In some cases, Walczak’s team attempts to re-enable an immune attack on the tumour by blocking a death ligand. This allows immune cells that can specifically recognize and kill tumour cells to survive. »Our goal is to integrate knowledge about death receptors and death ligands and the associated signalling processes into tumour therapy in the best possible way,« says the researcher.

An important aspect of the work of Walczak’s team is to make the death of the tumour cells triggered by the therapy usable for the immune system: The immune cells are supposed to ›learn‹ to recognize and eliminate similar cells in the future. »Many conventional and newer, targeted therapies kill many tumour cells, and that’s generally a good thing. But some tumour cells survive this attack, then multiply, and the resulting tumour is usually resistant to the original therapy. We have to design the way in which we kill these tumour cells in such a way that their death is suitable for ›training‹ the immune cells, so to speak. In this way, the tumour cells that remain in the body can be specifically detected and killed by the immune system,« says Walczak.

From bench to bedside and back

The combination of targeted therapies and immunotherapy would be the researcher’s ›dream team‹ against cancer. In order to achieve this goal, Walczak says that in addition to new immunotherapies that his team is researching, it is also necessary to improve targeted therapies and to test them in the clinic. This is because patients should benefit as quickly as possible from the results of basic cancer research.

Both the CANTAR network and the National Centre for Tumour Diseases (NCT) are helping the UoC scientists to realize the project. The researchers can test their therapeutic approaches and at the same time evaluate patient data: Does the approach work? And if so: For which patients does it work best, for which less well? What would be the better treatment for the group with these particular molecular features? The scientists are asking themselves these questions, including in Walczak's team. »I can only recommend anyone with a tumour to participate in a clinical trial, if possible,« says Walczak. This allows access to new treatment options that may be more effective or safer than existing therapies and could improve the quality of life or better control the disease. Importantly, clinical trials also contribute to medical research and to improving cancer care in the future by providing invaluable insight on why the new therapy works or does not work in an individual patient.

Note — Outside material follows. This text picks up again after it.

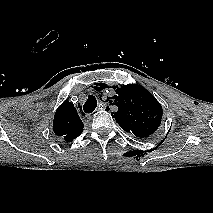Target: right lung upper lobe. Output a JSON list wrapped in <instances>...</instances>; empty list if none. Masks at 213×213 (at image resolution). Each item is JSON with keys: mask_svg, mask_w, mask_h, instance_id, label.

CANTAR – The oncological research network CANcer TARgeting has set itself the goal of developing new substances to identify and neutralize specific driving pathways of cancer diseases, and to investigate how cancer can ›escape the immune system‹. CANTAR will receive a total of 19.4 million euros for the funding period from August 2022 to July 2026 from the state of North Rhine-Westphalia. The University of Cologne’s share amounts to 8.4 million euros.

The recent successes in immunotherapy and targeted therapies show that this is a promising path for cancer research and therapy. Henning Walczak summarizes: »My team and I are convinced that continuous research will enable further breakthroughs. Ultimately, we want to enable the immune system to keep tumour cells permanently in check.«

NCT West
Once the biology is understood, the knowledge must reach the patients. The National Centre for Tumour Diseases (NCT) is helping to achieve this. Since February 2023, the university hospitals of Cologne and Essen have been the location of NCT West and are funded by the German Federal Ministry of Education and Research.
The centre offers scientists the opportunity to initiate so-called Investigator Initiated Trials quickly. This type of clinical trial is initiated and conducted by independent researchers or research institutions – in contrast to industry-funded clinical trials in which pharmaceutical companies bear the primary responsibility.
At NCT West, scientists and physicians are working together to transfer the results from the research laboratories to the clinic and then back to the laboratory. This network bridges the gap between laboratory discoveries and clinical trials and promotes the implementation of promising ideas into clinical practice.